Allow forming weak references to partially constructed objects

Nickolas_Pohilets · April 14, 2023, 2:10pm

Problem

Currently when class is initialising child objects, which need a callback to the parent object, additional code is needed to pass initialisation checks:

class Inner {
   let foo: Int
   let callback: () -> Void
   init(foo: Int, callback: @escaping () -> Void) {
       self.foo = foo
       self.callback = callback
   }
}

class Parent {}

class Outer: Parent {
    let inner: Inner

    init(foo: Int) {
        inner = Inner(foo: foo) { [weak self] in // error: 'self' used before 'super.init' call
            self?.handleCallback()
        }
        super.init()
    }
    
    private func handleCallback() {}
}

Some common workarounds:

#1. Make callback writable:

class Inner {
   let foo: Int
   var callback: () -> Void
   init(foo: Int, callback: @escaping () -> Void) {
       self.foo = foo
       self.callback = callback
   }
}

class Outer: Parent {
    let inner: Inner

    init(foo: Int) {
        inner = Inner(foo: foo, callback: {})

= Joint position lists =
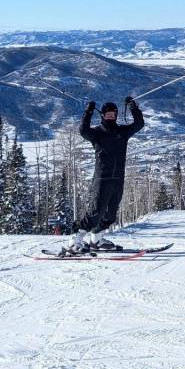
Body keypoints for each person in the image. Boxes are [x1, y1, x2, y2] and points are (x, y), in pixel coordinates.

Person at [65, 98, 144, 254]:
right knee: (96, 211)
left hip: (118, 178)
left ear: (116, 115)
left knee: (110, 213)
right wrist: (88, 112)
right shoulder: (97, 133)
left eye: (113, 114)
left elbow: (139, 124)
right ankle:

---

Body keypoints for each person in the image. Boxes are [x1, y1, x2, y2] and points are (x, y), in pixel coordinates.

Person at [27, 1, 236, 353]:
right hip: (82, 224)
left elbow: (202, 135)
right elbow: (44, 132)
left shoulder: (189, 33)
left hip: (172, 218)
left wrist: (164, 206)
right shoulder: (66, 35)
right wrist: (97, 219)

= Exercise instructions =
1. In the forum post about weak references, what error message is attached to the line that creates `inner` with `[weak self]` in the first version of `Outer`?
2. Please list the distinct class names declared in the code of the forum post about weak references.
3. Do these statements agree with the forum post about weak references? (a) The first workaround it lists is to make the callback writable. (b) In the first version of `Inner`, `callback` is declared with `var`. (c) The post is dated April 14, 2023.

= Solutions below =
1. 'self' used before 'super.init' call

2. Inner, Parent, Outer

3.
(a) Yes: "#1. Make callback writable:"
(b) No: "let callback: () -> Void"
(c) Yes: "April 14, 2023, 2:10pm"